Appellants have also cited in support of their contentions the case of Foley v. Foley, 120 Cal. 33, 65 L. R. A. 147, 52 Pac. 122, but the cited case is not applicable. In that case the motion to set aside default was made before judgment, and under the statutes of California no appeal could be taken from the order overruling such motion. In this case, however, the motion was made after judgment and the order denying the motion is an appealable order. (Rev. Codes, sec. 7098.) If this court should consider a bill of exceptions made on motion to set aside judgment and default on an appeal from the judgment, then such action would to a great extent nullify the *192provisions of the statute providing for appeal from orders made after judgment. As appellants had a clear right of appeal from the order denying their motion to set aside default and judgment, it would be improper for this court to consider the matters shown upon such motion when no appeal had been taken from the .order.
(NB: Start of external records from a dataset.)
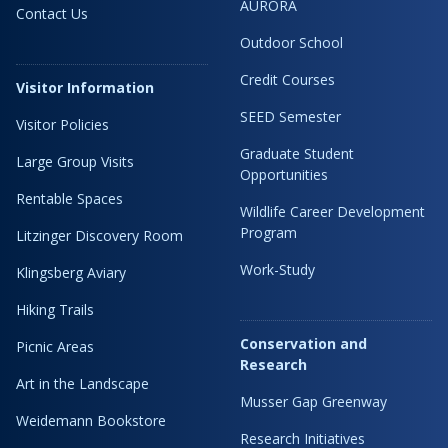
AURORA
Contact Us
Outdoor School
Credit Courses
Visitor Information
SEED Semester
Visitor Policies
Graduate Student
Large Group Visits
Opportunities
Rentable Spaces
Wildlife Career Development
Program
Litzinger Discovery Room
Work-Study
Klingsberg Aviary
Hiking Trails
Conservation and
Picnic Areas
Research
Art in the Landscape
Musser Gap Greenway
Weidemann Bookstore
Research Initiatives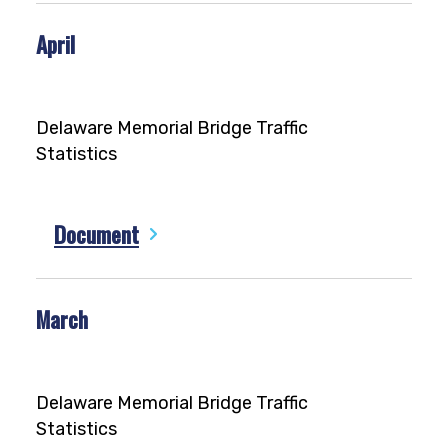
April
Delaware Memorial Bridge Traffic
Statistics
Document
March
Delaware Memorial Bridge Traffic
Statistics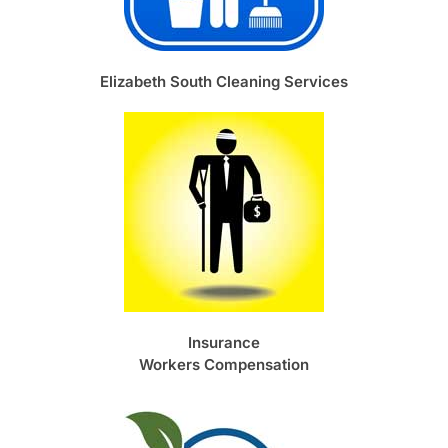
Elizabeth South Cleaning Services
Insurance
Workers Compensation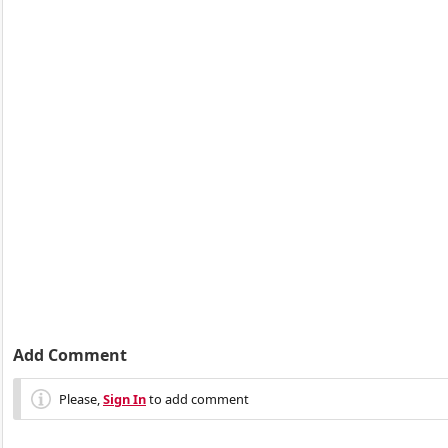
Add Comment
Please,
Sign In
to add comment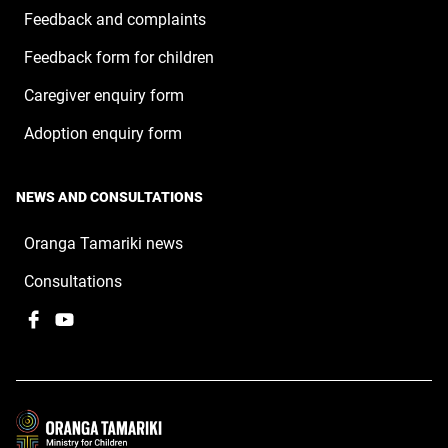
Feedback and complaints
Feedback form for children
Caregiver enquiry form
Adoption enquiry form
NEWS AND CONSULTATIONS
Oranga Tamariki news
Consultations
Facebook
,
YouTube
,
opens
opens
in
in
a
a
new
new
window
window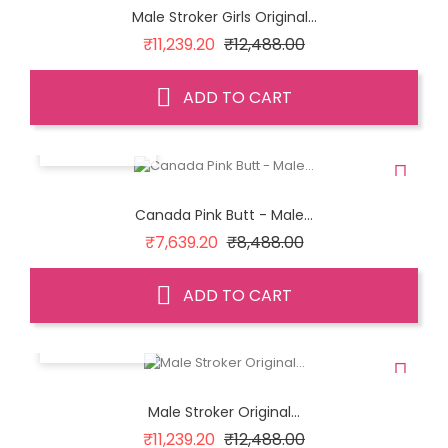
Male Stroker Girls Original...
Regular
Price
₹11,239.20
₹12,488.00
price
ADD TO CART
QUICK VIEW
Canada Pink Butt - Male...
Regular
Price
₹7,639.20
₹8,488.00
price
ADD TO CART
QUICK VIEW
Male Stroker Original...
Regular
Price
₹11,239.20
₹12,488.00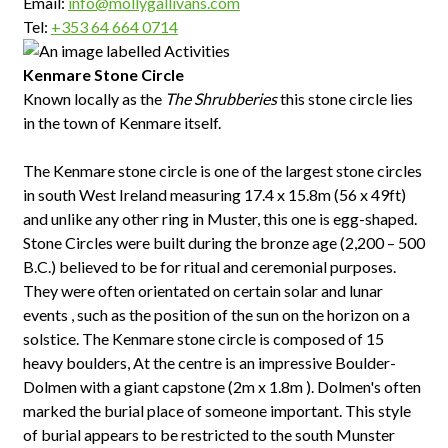
Email:
info@mollygallivans.com
Tel:
+353 64 664 0714
Kenmare Stone Circle
Known locally as the
The Shrubberies
this stone circle lies
in the town of Kenmare itself.
The Kenmare stone circle is one of the largest stone circles
in south West Ireland measuring 17.4 x 15.8m (56 x 49ft)
and unlike any other ring in Muster, this one is egg-shaped.
Stone Circles were built during the bronze age (2,200 – 500
B.C.) believed to be for ritual and ceremonial purposes.
They were often orientated on certain solar and lunar
events , such as the position of the sun on the horizon on a
solstice. The Kenmare stone circle is composed of 15
heavy boulders, At the centre is an impressive Boulder-
Dolmen with a giant capstone (2m x 1.8m ). Dolmen's often
marked the burial place of someone important. This style
of burial appears to be restricted to the south Munster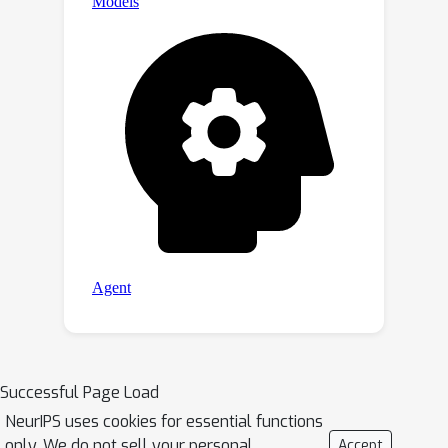
Successful Page Load
NeurIPS uses cookies for essential functions
only. We do not sell your personal
Accept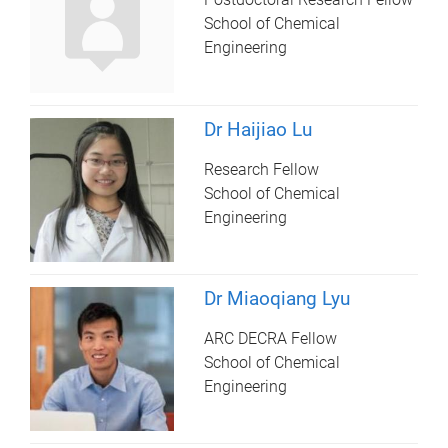
School of Chemical
Engineering
Dr Haijiao Lu
Research Fellow
School of Chemical
Engineering
Dr Miaoqiang Lyu
ARC DECRA Fellow
School of Chemical
Engineering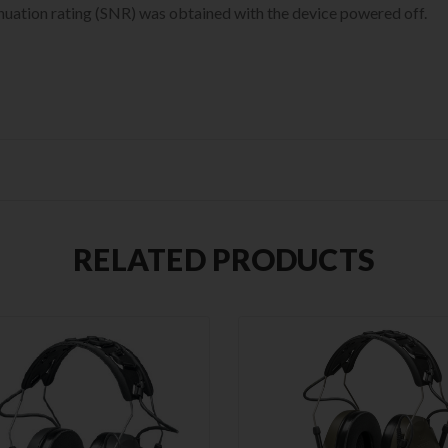
enuation rating (SNR) was obtained with the device powered off.
RELATED PRODUCTS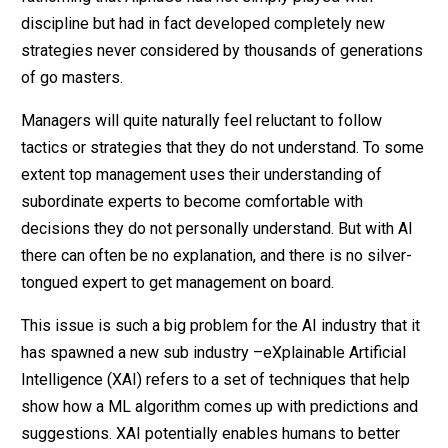
discipline but had in fact developed completely new
strategies never considered by thousands of generations
of go masters.
Managers will quite naturally feel reluctant to follow
tactics or strategies that they do not understand. To some
extent top management uses their understanding of
subordinate experts to become comfortable with
decisions they do not personally understand. But with AI
there can often be no explanation, and there is no silver-
tongued expert to get management on board.
This issue is such a big problem for the AI industry that it
has spawned a new sub industry –eXplainable Artificial
Intelligence (XAI) refers to a set of techniques that help
show how a ML algorithm comes up with predictions and
suggestions. XAI potentially enables humans to better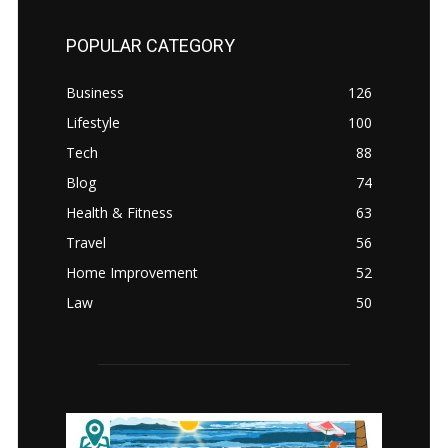
POPULAR CATEGORY
Business
126
Lifestyle
100
Tech
88
Blog
74
Health & Fitness
63
Travel
56
Home Improvement
52
Law
50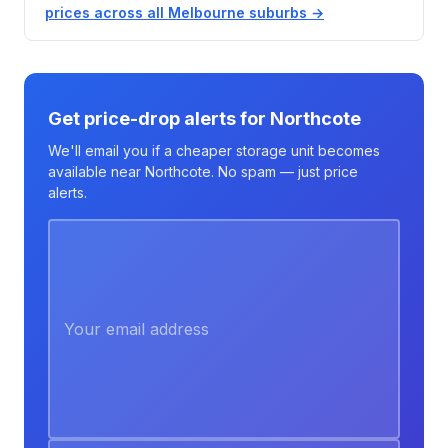
prices across all Melbourne suburbs →
Get price-drop alerts for Northcote
We'll email you if a cheaper storage unit becomes
available near Northcote. No spam — just price
alerts.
We are reluctant to refuse to consider matters which appellants have attempted to bring before this court in a bona fide effort to present alleged errors for review, but it is not a question of our disposition in the matter, but a question of the power or lack of power of this court. Where the rules of practice are clear and unambiguous, such as exist in regard to the right of appeal from an order vacating judgment and default, we do not feel that this court should step aside from the issues properly presented to save appellants from the results of their action in mistaking their remedy. It is the conclusion of the court upon review of the above-mentioned statutory provisions that, on appeal from the judgment, matters contained in the bill of exceptions cannot be considered.
We therefore are compelled to reverse the order heretofore made and affirm the judgment.
Affirmed.
Mr. Chief Justice Brantly and Associate Justices Cooper and Holloway, concur. Mr. Justice Galen, deeming himself disqualified, takes no part in this decision.